The summons reads: "Because of the motives mentioned in the affidavit, (the RCMP investigator) has reasons to believe that Ghalmi will commit a terrorist offence."

Federal Crown attorney Lyne Decarie said the affidavit will not be made public.

"We want him to respect certain conditions ... and at the next date it's set for hearing and we'll see what kind of conditions," Decarie told reporters.

Neither Ghalmi nor his lawyer, Mathieu Bedard, would speak with reporters as they left the courtroom.

Jamie McGowan, a Montreal promoter, who first met Ghalmi a couple of years ago, described him as an amateur kick boxer.

"He did a couple of kick-boxing matches over a one-year period," McGowan told The Canadian Press.

"He only did a few matches and then he stopped training and he was focusing on school."

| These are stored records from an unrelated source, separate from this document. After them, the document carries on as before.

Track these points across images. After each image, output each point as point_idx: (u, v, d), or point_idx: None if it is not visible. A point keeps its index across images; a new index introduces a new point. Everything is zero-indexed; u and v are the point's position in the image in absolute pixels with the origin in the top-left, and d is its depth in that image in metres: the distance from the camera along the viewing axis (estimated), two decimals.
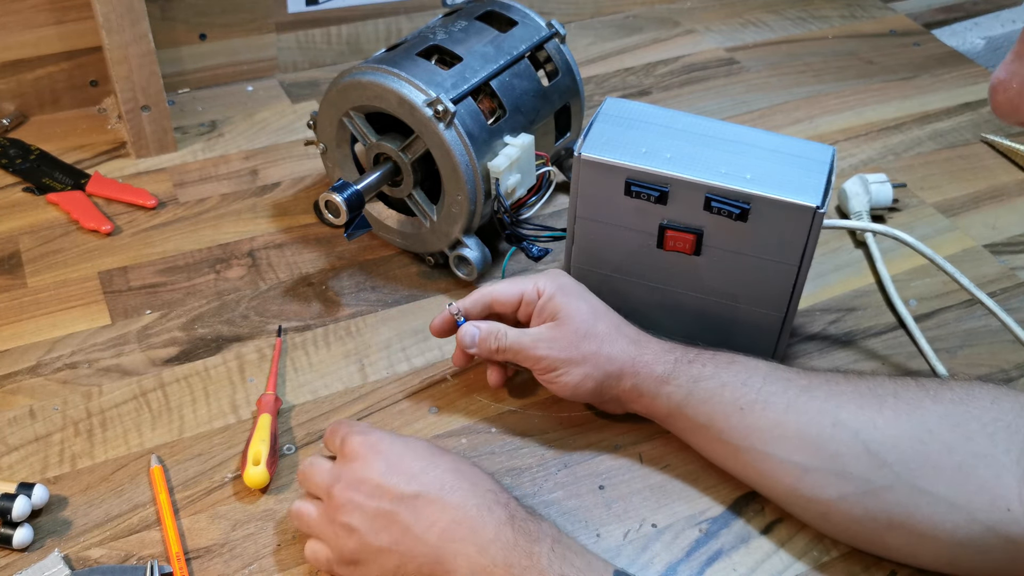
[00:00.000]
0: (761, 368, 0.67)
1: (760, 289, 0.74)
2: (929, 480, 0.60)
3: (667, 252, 0.75)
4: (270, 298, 0.84)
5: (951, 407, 0.62)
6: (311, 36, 1.11)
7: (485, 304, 0.73)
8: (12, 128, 1.00)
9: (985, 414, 0.61)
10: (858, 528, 0.63)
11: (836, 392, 0.65)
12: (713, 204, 0.71)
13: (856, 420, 0.63)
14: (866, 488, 0.62)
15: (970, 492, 0.59)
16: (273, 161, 0.99)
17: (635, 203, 0.73)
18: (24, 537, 0.63)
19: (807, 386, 0.65)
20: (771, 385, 0.66)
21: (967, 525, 0.59)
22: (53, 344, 0.78)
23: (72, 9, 0.97)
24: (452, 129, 0.78)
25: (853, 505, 0.62)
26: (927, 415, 0.62)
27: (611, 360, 0.69)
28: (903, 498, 0.61)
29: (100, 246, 0.88)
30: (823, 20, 1.30)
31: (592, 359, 0.69)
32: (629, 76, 1.16)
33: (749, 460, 0.66)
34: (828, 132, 1.08)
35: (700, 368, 0.68)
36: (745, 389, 0.66)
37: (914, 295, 0.87)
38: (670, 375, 0.68)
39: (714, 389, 0.67)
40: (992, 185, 1.01)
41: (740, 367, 0.68)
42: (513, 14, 0.88)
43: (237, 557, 0.64)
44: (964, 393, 0.63)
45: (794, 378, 0.66)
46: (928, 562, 0.63)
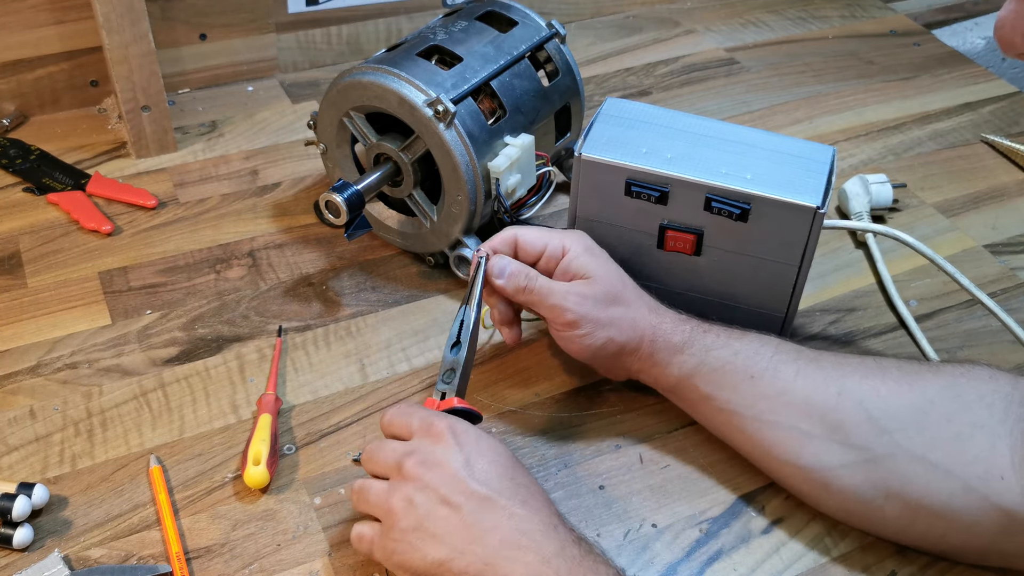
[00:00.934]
0: (772, 341, 0.69)
1: (760, 289, 0.74)
2: (927, 448, 0.61)
3: (667, 252, 0.75)
4: (270, 298, 0.84)
5: (951, 379, 0.64)
6: (311, 36, 1.11)
7: (511, 244, 0.72)
8: (12, 128, 1.00)
9: (983, 385, 0.63)
10: (855, 499, 0.64)
11: (842, 363, 0.67)
12: (713, 204, 0.71)
13: (860, 389, 0.64)
14: (867, 456, 0.63)
15: (966, 461, 0.61)
16: (273, 161, 0.99)
17: (635, 203, 0.73)
18: (24, 537, 0.63)
19: (815, 357, 0.67)
20: (782, 355, 0.67)
21: (962, 494, 0.60)
22: (53, 344, 0.78)
23: (72, 9, 0.97)
24: (452, 129, 0.78)
25: (854, 473, 0.63)
26: (928, 386, 0.64)
27: (635, 326, 0.70)
28: (901, 466, 0.62)
29: (100, 246, 0.88)
30: (823, 20, 1.30)
31: (618, 323, 0.69)
32: (629, 76, 1.16)
33: (754, 429, 0.67)
34: (828, 132, 1.08)
35: (714, 338, 0.69)
36: (757, 358, 0.67)
37: (914, 295, 0.87)
38: (685, 344, 0.69)
39: (727, 358, 0.68)
40: (992, 185, 1.01)
41: (752, 338, 0.69)
42: (513, 14, 0.88)
43: (237, 557, 0.64)
44: (964, 369, 0.65)
45: (804, 351, 0.68)
46: (919, 535, 0.64)
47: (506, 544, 0.56)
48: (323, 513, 0.67)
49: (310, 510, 0.67)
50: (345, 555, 0.65)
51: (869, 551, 0.66)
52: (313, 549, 0.65)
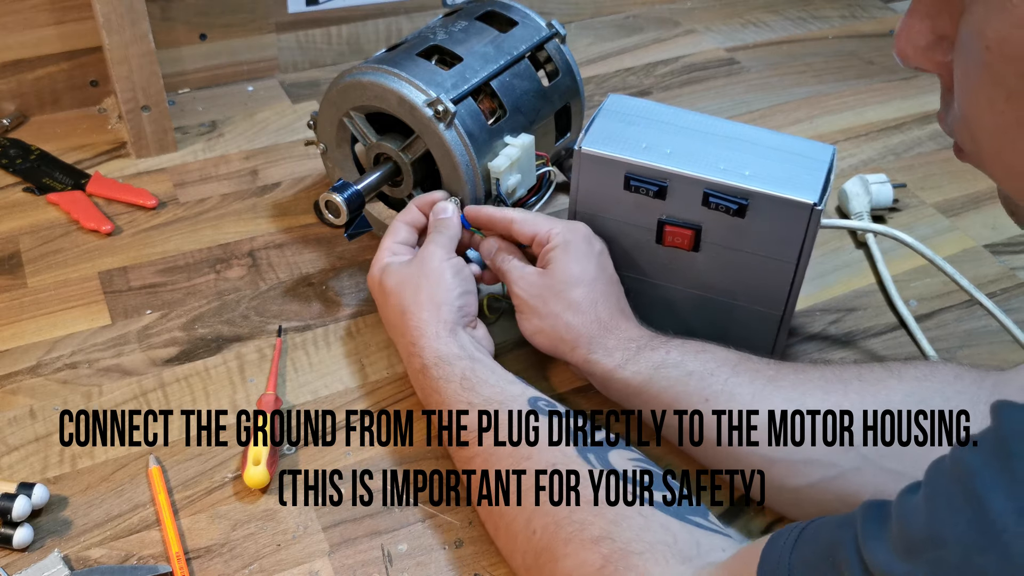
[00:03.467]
0: (731, 359, 0.67)
1: (758, 286, 0.74)
2: (895, 459, 0.61)
3: (666, 248, 0.75)
4: (270, 298, 0.84)
5: (915, 384, 0.63)
6: (311, 36, 1.11)
7: (506, 224, 0.75)
8: (12, 128, 1.00)
9: (948, 388, 0.62)
10: (830, 512, 0.64)
11: (802, 380, 0.65)
12: (711, 199, 0.71)
13: (821, 405, 0.63)
14: (835, 473, 0.62)
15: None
16: (273, 161, 0.99)
17: (634, 198, 0.73)
18: (24, 537, 0.63)
19: (774, 376, 0.66)
20: (738, 376, 0.66)
21: None
22: (53, 344, 0.78)
23: (72, 9, 0.97)
24: (452, 129, 0.78)
25: (823, 491, 0.63)
26: (892, 394, 0.63)
27: (568, 329, 0.70)
28: (871, 479, 0.61)
29: (100, 246, 0.88)
30: (823, 20, 1.30)
31: (551, 318, 0.71)
32: (629, 76, 1.16)
33: (715, 452, 0.67)
34: (828, 132, 1.08)
35: (664, 355, 0.68)
36: (711, 379, 0.66)
37: (914, 295, 0.87)
38: (627, 363, 0.68)
39: (678, 377, 0.67)
40: (992, 185, 1.00)
41: (709, 356, 0.68)
42: (513, 14, 0.88)
43: (237, 557, 0.64)
44: (928, 371, 0.64)
45: (762, 368, 0.67)
46: None
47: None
48: (323, 513, 0.67)
49: (310, 510, 0.67)
50: (345, 555, 0.65)
51: None
52: (313, 549, 0.65)
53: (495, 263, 0.75)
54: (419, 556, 0.65)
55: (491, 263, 0.76)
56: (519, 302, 0.73)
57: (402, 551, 0.65)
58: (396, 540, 0.66)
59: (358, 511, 0.67)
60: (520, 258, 0.75)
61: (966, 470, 0.39)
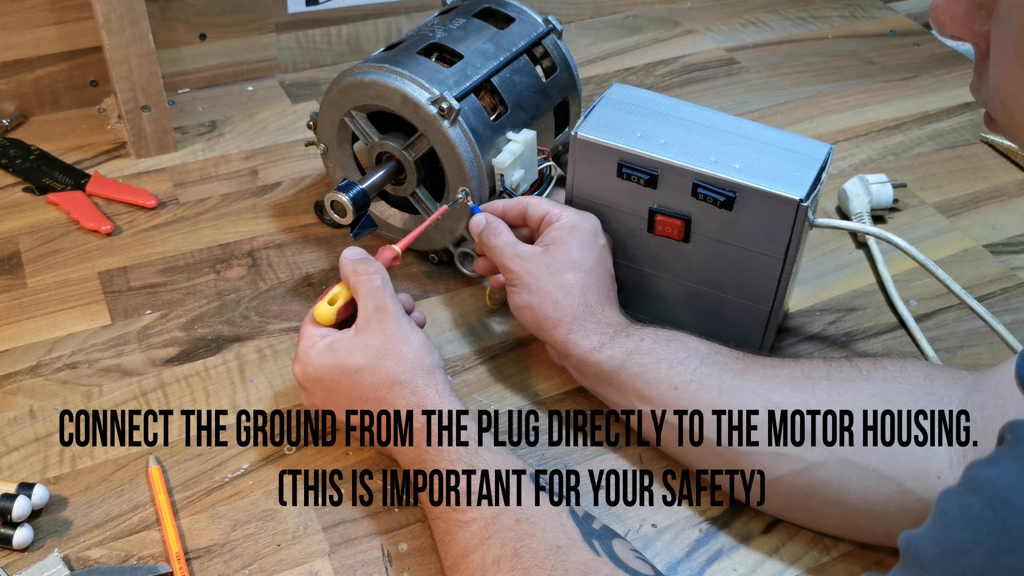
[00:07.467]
0: (701, 350, 0.68)
1: (746, 280, 0.75)
2: (860, 455, 0.61)
3: (657, 237, 0.75)
4: (270, 298, 0.84)
5: (883, 386, 0.64)
6: (311, 36, 1.11)
7: (520, 211, 0.75)
8: (12, 128, 1.00)
9: (917, 389, 0.63)
10: (794, 506, 0.65)
11: (770, 376, 0.66)
12: (699, 190, 0.71)
13: (789, 402, 0.64)
14: (801, 467, 0.63)
15: (900, 463, 0.61)
16: (273, 161, 0.99)
17: (627, 185, 0.74)
18: (24, 537, 0.63)
19: (742, 370, 0.66)
20: (707, 367, 0.66)
21: (898, 497, 0.61)
22: (53, 344, 0.78)
23: (72, 9, 0.97)
24: (457, 126, 0.78)
25: (789, 485, 0.63)
26: (859, 395, 0.63)
27: (556, 308, 0.70)
28: (835, 474, 0.62)
29: (100, 246, 0.88)
30: (823, 20, 1.30)
31: (540, 295, 0.71)
32: (629, 76, 1.16)
33: (682, 451, 0.67)
34: (828, 132, 1.08)
35: (638, 342, 0.68)
36: (681, 368, 0.67)
37: (914, 295, 0.87)
38: (602, 347, 0.69)
39: (648, 364, 0.67)
40: (992, 185, 1.01)
41: (680, 346, 0.68)
42: (510, 11, 0.88)
43: (237, 557, 0.64)
44: (897, 371, 0.64)
45: (730, 362, 0.67)
46: (866, 537, 0.65)
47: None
48: (323, 513, 0.67)
49: (310, 510, 0.67)
50: (345, 555, 0.65)
51: (869, 550, 0.66)
52: (313, 549, 0.65)
53: (481, 238, 0.74)
54: (419, 556, 0.65)
55: (477, 238, 0.75)
56: (513, 276, 0.72)
57: (402, 551, 0.65)
58: (396, 540, 0.66)
59: (358, 511, 0.67)
60: (509, 234, 0.74)
61: (986, 479, 0.39)
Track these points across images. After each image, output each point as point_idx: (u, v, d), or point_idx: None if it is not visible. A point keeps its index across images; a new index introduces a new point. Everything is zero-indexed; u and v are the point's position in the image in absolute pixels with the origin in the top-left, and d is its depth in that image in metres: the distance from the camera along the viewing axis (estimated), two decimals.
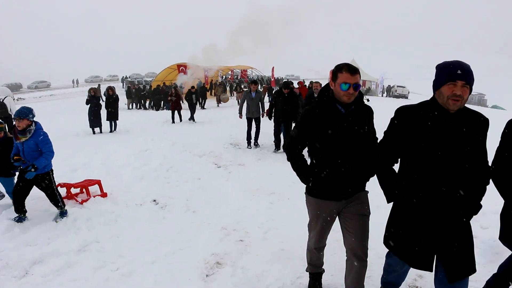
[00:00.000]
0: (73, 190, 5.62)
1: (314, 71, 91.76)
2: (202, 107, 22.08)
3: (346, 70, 2.44)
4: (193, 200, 5.60)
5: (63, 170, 6.93)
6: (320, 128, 2.55)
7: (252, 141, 9.54)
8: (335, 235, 3.14)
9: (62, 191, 5.30)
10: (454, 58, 2.30)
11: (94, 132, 12.30)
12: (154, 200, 5.52)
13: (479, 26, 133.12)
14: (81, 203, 5.25)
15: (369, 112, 2.69)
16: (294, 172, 2.77)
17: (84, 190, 5.60)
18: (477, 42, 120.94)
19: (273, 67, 38.27)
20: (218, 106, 24.13)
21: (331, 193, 2.64)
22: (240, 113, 9.91)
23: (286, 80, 9.55)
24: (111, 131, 12.51)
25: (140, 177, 6.65)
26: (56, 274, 3.49)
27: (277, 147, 9.07)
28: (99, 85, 32.67)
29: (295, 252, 3.91)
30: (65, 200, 4.98)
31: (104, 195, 5.60)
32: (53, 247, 3.94)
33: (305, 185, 2.78)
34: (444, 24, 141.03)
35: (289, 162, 2.81)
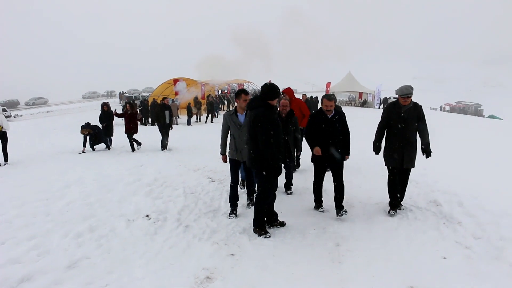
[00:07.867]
0: None
1: (311, 84, 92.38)
2: (197, 121, 23.65)
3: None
4: (185, 214, 5.57)
5: (57, 186, 6.94)
6: None
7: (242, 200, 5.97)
8: None
9: None
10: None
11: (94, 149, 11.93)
12: (147, 216, 5.48)
13: (474, 37, 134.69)
14: None
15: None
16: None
17: None
18: (473, 54, 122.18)
19: (269, 81, 38.41)
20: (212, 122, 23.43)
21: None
22: (223, 152, 5.54)
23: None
24: (106, 147, 12.34)
25: (132, 192, 6.61)
26: None
27: (269, 222, 4.95)
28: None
29: (286, 265, 3.89)
30: None
31: None
32: (41, 264, 3.89)
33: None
34: (440, 36, 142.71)
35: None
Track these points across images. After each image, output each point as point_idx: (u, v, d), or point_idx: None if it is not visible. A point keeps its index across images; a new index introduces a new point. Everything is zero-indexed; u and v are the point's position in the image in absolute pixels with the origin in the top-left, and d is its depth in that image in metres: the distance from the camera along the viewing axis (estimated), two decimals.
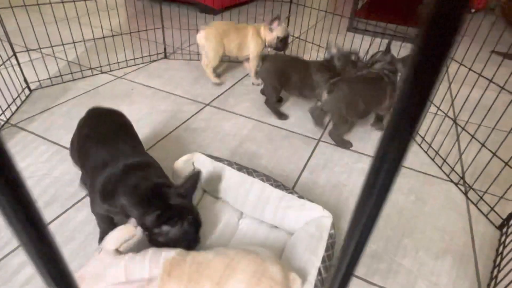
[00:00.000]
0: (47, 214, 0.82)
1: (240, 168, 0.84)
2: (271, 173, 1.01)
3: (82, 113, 0.87)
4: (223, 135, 1.18)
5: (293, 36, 2.09)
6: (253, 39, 1.47)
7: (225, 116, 1.30)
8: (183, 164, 0.85)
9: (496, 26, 2.88)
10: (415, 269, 0.76)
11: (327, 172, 1.04)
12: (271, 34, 1.45)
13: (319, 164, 1.07)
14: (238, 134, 1.19)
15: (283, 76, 1.25)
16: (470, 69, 1.03)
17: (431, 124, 1.25)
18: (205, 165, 0.86)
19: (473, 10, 3.35)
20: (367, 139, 1.22)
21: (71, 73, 1.45)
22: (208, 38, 1.42)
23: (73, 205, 0.85)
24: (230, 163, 0.85)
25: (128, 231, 0.63)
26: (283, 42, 1.47)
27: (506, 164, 0.89)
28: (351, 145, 1.16)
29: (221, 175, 0.84)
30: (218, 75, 1.57)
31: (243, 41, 1.47)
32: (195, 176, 0.71)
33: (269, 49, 1.57)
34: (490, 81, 0.95)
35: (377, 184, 0.15)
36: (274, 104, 1.31)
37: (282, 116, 1.30)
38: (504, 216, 0.87)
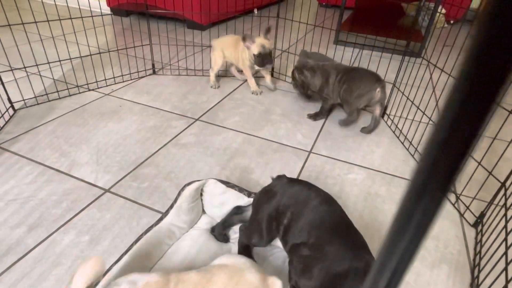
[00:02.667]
0: (31, 238, 0.79)
1: (250, 193, 0.82)
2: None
3: (69, 132, 0.85)
4: (213, 149, 1.17)
5: (281, 49, 2.12)
6: (242, 52, 1.54)
7: (215, 130, 1.29)
8: (194, 191, 0.81)
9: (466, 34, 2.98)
10: (412, 280, 0.76)
11: (320, 184, 1.03)
12: (249, 52, 1.48)
13: (311, 177, 1.07)
14: (229, 148, 1.18)
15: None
16: (449, 75, 1.06)
17: (415, 132, 1.27)
18: (214, 192, 0.83)
19: (452, 22, 3.48)
20: (357, 149, 1.22)
21: (57, 91, 1.43)
22: (213, 47, 1.62)
23: (59, 227, 0.82)
24: (241, 189, 0.83)
25: (96, 264, 0.55)
26: (260, 58, 1.46)
27: (490, 173, 0.91)
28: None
29: (231, 203, 0.83)
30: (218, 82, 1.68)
31: (238, 54, 1.56)
32: None
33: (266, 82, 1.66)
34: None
35: (397, 251, 0.12)
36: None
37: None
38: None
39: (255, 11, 3.25)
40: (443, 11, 3.11)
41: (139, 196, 0.94)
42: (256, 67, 1.54)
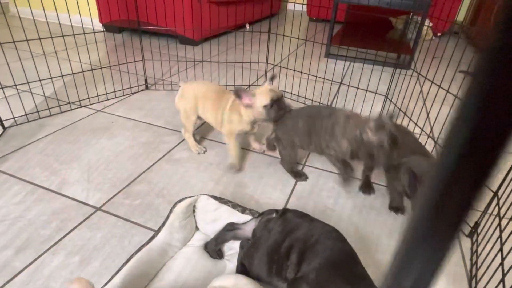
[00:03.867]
0: (19, 261, 0.77)
1: (244, 210, 0.81)
2: (258, 202, 0.99)
3: (60, 149, 0.84)
4: (207, 164, 1.16)
5: (273, 64, 2.14)
6: (228, 111, 1.09)
7: (208, 145, 1.28)
8: (186, 208, 0.79)
9: (459, 47, 3.07)
10: None
11: (314, 198, 1.03)
12: (254, 108, 1.03)
13: (305, 190, 1.06)
14: (222, 163, 1.17)
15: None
16: (439, 86, 1.08)
17: None
18: (207, 209, 0.82)
19: (439, 34, 3.57)
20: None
21: (48, 108, 1.42)
22: (183, 98, 1.18)
23: (48, 249, 0.80)
24: (234, 205, 0.82)
25: (82, 286, 0.52)
26: (275, 107, 1.02)
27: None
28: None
29: (224, 219, 0.81)
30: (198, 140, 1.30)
31: (222, 114, 1.11)
32: None
33: (253, 146, 1.26)
34: (455, 96, 0.99)
35: None
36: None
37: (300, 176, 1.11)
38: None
39: (247, 26, 3.31)
40: (430, 24, 3.19)
41: (131, 214, 0.92)
42: (262, 122, 1.11)
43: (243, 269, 0.72)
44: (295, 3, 2.16)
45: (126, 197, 0.98)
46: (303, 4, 3.58)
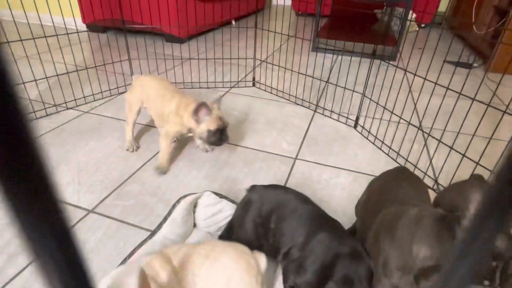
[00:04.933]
0: (11, 268, 0.75)
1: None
2: None
3: (48, 152, 0.83)
4: (200, 162, 1.16)
5: (260, 59, 2.14)
6: (171, 116, 1.08)
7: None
8: (190, 204, 0.81)
9: (443, 38, 3.12)
10: None
11: (308, 190, 1.04)
12: (199, 126, 1.04)
13: (298, 183, 1.07)
14: (215, 160, 1.17)
15: None
16: (425, 78, 1.10)
17: (395, 132, 1.30)
18: (208, 203, 0.83)
19: (423, 25, 3.63)
20: (342, 154, 1.24)
21: (34, 111, 1.38)
22: (133, 88, 1.18)
23: None
24: (232, 201, 0.84)
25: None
26: (217, 135, 1.05)
27: (477, 164, 0.94)
28: None
29: (224, 212, 0.83)
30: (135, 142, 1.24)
31: (163, 112, 1.11)
32: None
33: (198, 143, 1.23)
34: (447, 88, 1.01)
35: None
36: None
37: None
38: None
39: (233, 22, 3.29)
40: (414, 16, 3.24)
41: (125, 215, 0.91)
42: (205, 146, 1.20)
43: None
44: None
45: (119, 198, 0.97)
46: None
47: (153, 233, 0.77)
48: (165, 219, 0.79)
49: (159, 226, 0.78)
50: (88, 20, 2.61)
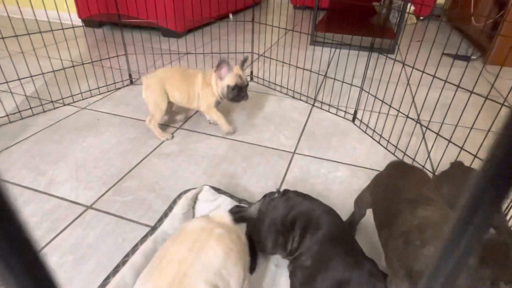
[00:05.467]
0: None
1: (240, 200, 0.83)
2: (250, 192, 1.00)
3: (45, 149, 0.82)
4: (198, 157, 1.16)
5: (258, 54, 2.13)
6: (202, 89, 1.22)
7: (198, 138, 1.28)
8: (191, 200, 0.82)
9: (441, 30, 3.11)
10: None
11: (306, 185, 1.04)
12: (221, 82, 1.19)
13: (297, 178, 1.07)
14: (214, 155, 1.17)
15: None
16: (423, 71, 1.09)
17: (394, 126, 1.30)
18: (208, 198, 0.84)
19: (421, 18, 3.60)
20: (340, 148, 1.24)
21: (31, 108, 1.38)
22: (149, 88, 1.20)
23: (40, 250, 0.79)
24: (231, 196, 0.85)
25: None
26: (235, 91, 1.19)
27: (475, 156, 0.94)
28: None
29: (224, 207, 0.83)
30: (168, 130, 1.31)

"As far as I could tell he was a very nice kid, super-nice kid, very respectful and trained very hard," McGowan said in a phone interview.

He added that Ghalmi had a lot of talent as a athlete and everyone was surprised when he quit training.

The 44-year-old McGowan, a mixed martial arts and kick-boxing promoter for about eight years, said he was "a little surprised" when Ghalmi showed up in the news.

The Conservative government introduced an anti-terrorism bill last month that would make it easier for the RCMP to obtain a peace bond.

Existing law requires a fear that someone "will commit'' a terrorism offence before police can obtain a peace bond _ a tool that can mean jail unless a suspect abides by strict conditions, for instance that they surrender their passport and regularly report to police.

A new, lower threshold would be reasonable grounds to fear a person "may commit'' a terrorism offence.

The Public Prosecution Service of Canada says the federal government has used peace bonds in terrorism-related matters fewer than ten times.

Ghalmi will be back in court on March 27.